Berangkat dari latar belakang masalah di atas, terkait keterlaksaaan dan hambatan layanan konseling pastoral bagi pasien di Rumah Sakit Katolik Budi Rahayu Blitar-Jawa Timur, maka dapat diidentifikasikan berbagai masalah sebagai berikut:

1. Ada indikasi bahwa layanan konseling pastoral melalui unit pastoral care di Rumah Sakit Katolik Budi Rahayu Blitar, belum dirasakan secara menyeluruh manfaatnya oleh para pasien ataupun anggota keluarganya. 2. Pasien belum mengetahui adanya layanan konseling pastoral di Rumah

Sakit Katolik Budi Rahayu Blitar dan kurang memahami fungsi layanan tersebut.

3. Kurangnya tenaga/konselor di unit pastoral care Rumah Sakit Katolik Budi Rahayu Blitar, sehingga pelayanannya kurang optimal.

4. Adanya indikasi bahwa perencanaan, proses maupun hasil layanan konseling pastoral di Rumah Sakit Katolik Budi Rahayu Blitar-Jawa Timur, belum pernah dievaluasi sebelumnya.

C. PEMBATASAN MASALAH

Dalam penelitian ini, fokus kajian diarahkan pada evaluasi pelaksanaan pelayanan konseling pastoral di Rumah Sakit Katolik Budi Rahayu Blitar-Jawa Timur, yang meliputi perencanaan, proses dan hasil.

D. PERTANYAAN PENELITIAN

Rumusan masalah dalam penelitian ini disajikan melalui pertanyaan penelitian sebagai berikut:

1. Bagaimana perencanaan pelayanan konseling pastoral di Rumah Sakit Katolik Budi Rahayu Blitar-Jawa Timur?

a. Apa saja program pelayanan konseling pastoral yang direncanakan? b. Siapa saja yang menjadi sasaran utama pelayanan konseling pastoral? c. Siapa saja yang memberi dan terlibat dalam pelayanan konseling

pastoral?

2. Bagaimana proses pelayanan konseling pastoral di Rumah Sakit Katolik Budi Rahayu Blitar-Jawa Timur?

LATIHAN ▸ Bisakah Anda menuliskan kembali bagian kutipan tentang layanan konseling pastoral ini tanpa mengubah apa pun, mulai dari kata-kata yang memuat "Dalam penelitian ini, fokus" dan berhenti setelah "proses dan hasil."? Entri di bawah tidak diperlukan untuk mengerjakan latihan ini.

KUMPULAN DATA ▸
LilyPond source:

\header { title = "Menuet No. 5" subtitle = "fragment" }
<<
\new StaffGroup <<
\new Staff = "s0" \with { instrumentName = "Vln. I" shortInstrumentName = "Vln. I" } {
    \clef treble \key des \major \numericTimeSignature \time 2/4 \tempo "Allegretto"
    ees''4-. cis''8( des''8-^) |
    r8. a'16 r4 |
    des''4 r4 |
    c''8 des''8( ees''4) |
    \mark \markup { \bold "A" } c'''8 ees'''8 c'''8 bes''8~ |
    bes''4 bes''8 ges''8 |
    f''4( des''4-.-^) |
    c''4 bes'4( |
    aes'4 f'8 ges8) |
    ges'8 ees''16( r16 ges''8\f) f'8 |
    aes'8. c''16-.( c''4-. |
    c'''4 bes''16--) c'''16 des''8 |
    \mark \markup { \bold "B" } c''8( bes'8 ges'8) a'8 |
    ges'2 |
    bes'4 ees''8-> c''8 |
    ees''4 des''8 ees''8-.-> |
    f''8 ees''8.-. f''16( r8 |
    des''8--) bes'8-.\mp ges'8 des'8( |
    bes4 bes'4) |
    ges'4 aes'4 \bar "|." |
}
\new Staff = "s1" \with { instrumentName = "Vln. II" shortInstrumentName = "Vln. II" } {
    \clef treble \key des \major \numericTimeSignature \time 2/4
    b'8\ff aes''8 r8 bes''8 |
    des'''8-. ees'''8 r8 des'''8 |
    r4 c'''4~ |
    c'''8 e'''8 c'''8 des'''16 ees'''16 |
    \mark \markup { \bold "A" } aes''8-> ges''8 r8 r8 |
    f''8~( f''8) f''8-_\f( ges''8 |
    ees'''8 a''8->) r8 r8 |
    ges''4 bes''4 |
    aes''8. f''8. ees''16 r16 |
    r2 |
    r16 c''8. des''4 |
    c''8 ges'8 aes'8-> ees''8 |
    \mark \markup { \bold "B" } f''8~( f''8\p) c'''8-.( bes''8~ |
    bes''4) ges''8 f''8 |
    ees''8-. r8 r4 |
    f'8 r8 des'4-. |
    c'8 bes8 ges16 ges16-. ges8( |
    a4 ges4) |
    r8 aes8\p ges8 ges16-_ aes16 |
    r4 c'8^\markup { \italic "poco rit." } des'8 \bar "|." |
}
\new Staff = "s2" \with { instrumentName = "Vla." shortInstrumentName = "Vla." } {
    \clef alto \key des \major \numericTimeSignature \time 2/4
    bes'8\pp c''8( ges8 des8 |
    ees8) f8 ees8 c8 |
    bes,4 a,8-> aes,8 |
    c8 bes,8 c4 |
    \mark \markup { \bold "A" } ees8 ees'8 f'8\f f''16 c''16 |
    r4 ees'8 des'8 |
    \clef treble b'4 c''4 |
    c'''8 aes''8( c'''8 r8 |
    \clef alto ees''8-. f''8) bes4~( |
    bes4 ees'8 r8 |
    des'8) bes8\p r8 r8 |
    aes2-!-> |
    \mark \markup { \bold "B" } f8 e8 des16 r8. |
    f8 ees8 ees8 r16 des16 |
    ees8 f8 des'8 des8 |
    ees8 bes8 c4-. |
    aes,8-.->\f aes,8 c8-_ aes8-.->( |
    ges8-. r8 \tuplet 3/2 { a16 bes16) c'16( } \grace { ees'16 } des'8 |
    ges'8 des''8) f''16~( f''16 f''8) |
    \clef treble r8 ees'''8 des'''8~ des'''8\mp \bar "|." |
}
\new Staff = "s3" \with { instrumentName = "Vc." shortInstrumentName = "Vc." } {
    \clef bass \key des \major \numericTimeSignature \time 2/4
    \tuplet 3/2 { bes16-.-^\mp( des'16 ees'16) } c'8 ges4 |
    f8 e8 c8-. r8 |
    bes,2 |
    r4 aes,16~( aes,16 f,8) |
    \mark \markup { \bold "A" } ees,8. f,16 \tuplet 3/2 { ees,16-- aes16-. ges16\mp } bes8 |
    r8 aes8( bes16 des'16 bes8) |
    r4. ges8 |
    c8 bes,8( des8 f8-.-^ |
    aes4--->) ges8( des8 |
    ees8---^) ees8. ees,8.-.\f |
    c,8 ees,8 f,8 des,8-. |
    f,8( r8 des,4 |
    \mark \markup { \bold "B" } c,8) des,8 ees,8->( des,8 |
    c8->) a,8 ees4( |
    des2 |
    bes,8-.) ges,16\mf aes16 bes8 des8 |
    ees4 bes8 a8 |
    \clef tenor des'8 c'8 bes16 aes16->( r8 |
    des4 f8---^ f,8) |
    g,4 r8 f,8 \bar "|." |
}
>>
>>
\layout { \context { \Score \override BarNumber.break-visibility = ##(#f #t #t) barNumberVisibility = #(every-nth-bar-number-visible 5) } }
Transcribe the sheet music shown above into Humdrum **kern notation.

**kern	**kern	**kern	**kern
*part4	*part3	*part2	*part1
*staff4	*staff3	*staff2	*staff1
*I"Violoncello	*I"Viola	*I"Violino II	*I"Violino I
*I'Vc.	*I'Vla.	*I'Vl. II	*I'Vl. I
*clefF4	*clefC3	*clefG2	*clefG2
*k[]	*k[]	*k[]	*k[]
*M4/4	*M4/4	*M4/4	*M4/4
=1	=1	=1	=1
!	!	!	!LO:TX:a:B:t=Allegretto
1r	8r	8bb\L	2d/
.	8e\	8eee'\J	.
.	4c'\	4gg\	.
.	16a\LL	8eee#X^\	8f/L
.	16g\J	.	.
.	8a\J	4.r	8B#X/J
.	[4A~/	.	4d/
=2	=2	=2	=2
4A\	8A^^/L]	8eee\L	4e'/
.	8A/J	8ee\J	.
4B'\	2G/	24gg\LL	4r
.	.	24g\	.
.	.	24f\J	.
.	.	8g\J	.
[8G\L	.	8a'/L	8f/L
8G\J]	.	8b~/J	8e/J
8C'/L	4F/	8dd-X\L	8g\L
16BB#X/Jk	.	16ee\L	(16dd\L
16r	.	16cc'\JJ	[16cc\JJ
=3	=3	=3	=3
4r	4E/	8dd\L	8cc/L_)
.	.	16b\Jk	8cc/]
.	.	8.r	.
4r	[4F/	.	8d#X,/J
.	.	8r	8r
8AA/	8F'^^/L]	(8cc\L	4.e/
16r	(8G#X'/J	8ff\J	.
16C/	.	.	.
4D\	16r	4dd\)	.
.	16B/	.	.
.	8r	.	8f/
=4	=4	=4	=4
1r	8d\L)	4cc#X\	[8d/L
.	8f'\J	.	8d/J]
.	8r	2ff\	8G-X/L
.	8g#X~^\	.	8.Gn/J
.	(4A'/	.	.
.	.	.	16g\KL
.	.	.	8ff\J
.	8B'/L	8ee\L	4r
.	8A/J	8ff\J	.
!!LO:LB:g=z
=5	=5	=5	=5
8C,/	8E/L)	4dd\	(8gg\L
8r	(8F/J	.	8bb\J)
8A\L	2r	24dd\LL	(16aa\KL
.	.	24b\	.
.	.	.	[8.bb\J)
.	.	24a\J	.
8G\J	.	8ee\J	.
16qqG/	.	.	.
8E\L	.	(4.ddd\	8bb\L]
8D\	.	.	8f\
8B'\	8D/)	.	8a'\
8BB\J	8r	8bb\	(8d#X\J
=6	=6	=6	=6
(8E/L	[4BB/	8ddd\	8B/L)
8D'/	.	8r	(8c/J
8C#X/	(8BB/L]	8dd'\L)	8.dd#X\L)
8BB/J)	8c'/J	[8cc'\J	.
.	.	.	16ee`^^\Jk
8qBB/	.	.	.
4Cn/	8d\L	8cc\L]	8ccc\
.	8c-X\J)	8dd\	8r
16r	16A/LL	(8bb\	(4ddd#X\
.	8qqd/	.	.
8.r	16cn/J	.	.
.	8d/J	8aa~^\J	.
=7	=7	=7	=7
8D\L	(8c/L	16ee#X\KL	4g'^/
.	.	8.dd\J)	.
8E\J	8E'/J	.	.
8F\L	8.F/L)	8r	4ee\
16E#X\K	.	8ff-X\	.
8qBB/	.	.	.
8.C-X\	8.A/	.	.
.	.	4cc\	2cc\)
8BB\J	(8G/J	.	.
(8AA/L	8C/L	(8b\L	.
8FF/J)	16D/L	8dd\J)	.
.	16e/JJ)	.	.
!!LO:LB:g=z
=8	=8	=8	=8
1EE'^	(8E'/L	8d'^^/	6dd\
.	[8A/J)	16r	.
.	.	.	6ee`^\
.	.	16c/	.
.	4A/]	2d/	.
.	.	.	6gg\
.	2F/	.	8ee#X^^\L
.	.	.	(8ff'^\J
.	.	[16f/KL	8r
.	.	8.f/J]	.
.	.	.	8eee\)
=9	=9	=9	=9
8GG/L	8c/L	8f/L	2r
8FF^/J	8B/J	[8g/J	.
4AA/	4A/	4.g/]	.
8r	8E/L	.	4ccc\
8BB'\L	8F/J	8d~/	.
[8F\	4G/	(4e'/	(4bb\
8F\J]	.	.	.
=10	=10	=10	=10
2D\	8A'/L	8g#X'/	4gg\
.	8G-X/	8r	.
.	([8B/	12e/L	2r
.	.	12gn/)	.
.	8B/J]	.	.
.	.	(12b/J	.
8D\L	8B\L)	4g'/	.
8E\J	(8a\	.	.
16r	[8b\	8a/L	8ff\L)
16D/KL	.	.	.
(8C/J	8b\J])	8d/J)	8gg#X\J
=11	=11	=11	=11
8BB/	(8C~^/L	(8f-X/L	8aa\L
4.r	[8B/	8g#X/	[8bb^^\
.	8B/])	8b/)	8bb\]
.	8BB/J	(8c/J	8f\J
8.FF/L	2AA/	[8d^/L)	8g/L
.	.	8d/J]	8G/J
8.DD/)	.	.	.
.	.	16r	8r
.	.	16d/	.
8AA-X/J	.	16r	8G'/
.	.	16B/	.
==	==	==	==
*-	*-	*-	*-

KOTAK JAWABAN ▸
Dalam penelitian ini, fokus kajian diarahkan pada evaluasi pelaksanaan pelayanan konseling pastoral di Rumah Sakit Katolik Budi Rahayu Blitar-Jawa Timur, yang meliputi perencanaan, proses dan hasil.